„...letztlich ist der Mensch, als Folge oder Krönung der Evolution, nur in der Totalität der Erde begreifbar.“ (Leroi-Gourhan, Hand und Wort, S.22)

Samstag, 5. November 2022

Nachtrag zu Adams Rippe

Poppenbergs Kommentar zu Vosslers Essay macht deutlich, daß es oft die scheinbar nebensächlichen Dinge sind, die einem zu denken geben sollten. Hat sich eigentlich schon jemand mal gefragt: Warum Adams Rippe?

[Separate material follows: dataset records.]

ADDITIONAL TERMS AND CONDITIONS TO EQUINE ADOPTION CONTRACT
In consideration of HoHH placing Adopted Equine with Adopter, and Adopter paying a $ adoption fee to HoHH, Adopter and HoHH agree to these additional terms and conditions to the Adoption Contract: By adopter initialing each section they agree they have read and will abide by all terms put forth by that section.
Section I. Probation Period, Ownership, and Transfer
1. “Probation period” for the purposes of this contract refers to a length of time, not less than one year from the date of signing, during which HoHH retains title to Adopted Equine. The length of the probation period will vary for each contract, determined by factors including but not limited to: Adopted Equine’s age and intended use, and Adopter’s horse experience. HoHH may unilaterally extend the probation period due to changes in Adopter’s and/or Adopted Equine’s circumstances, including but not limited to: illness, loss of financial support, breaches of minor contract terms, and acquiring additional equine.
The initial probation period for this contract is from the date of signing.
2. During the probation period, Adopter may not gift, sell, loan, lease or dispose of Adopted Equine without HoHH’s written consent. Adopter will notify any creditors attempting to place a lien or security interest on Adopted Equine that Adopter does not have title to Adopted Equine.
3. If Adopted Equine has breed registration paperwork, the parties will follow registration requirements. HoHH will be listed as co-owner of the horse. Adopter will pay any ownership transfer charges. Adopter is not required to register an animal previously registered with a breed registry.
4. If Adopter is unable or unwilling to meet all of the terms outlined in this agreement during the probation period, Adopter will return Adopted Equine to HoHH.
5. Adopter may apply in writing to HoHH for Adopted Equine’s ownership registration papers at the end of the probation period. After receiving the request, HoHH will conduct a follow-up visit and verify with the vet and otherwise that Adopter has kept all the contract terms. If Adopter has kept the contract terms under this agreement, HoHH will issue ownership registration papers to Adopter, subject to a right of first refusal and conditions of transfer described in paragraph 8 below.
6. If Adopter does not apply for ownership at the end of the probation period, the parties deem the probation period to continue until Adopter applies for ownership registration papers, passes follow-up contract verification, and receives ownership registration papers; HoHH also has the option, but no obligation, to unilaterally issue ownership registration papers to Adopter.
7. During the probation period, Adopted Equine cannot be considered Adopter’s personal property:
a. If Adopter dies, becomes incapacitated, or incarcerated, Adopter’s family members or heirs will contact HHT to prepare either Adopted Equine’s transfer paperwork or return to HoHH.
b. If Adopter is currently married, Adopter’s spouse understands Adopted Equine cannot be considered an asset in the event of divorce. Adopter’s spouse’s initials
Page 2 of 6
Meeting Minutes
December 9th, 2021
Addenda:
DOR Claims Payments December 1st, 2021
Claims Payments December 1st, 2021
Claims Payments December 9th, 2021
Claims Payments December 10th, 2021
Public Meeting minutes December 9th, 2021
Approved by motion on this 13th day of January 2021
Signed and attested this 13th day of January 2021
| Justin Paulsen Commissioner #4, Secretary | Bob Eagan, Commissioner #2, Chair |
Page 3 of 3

Vom Handwerklichen her gesehen wäre die Rippe eigentlich ein wenig taugliches Material, um daraus einen Menschen zu formen. Lehm wäre da naheliegender gewesen. Geht es um einen passenden Körperteil, hätte man wohl eher Adams Bauch genommen, um ihm per ‚Kaiserschnitt‘ seine Eva zu entnehmen. Sogar der Kopf kann, wie wir wissen, Gedankendinge hervorbringen und wäre deshalb für eine Kopfgeburt geeignet, wie das Beispiel von Zeus und Athene zeigt. Der Ort ihres Hervorgangs machte Athene sogar zu einem Symbol für Weisheit. – Warum also eine Rippe?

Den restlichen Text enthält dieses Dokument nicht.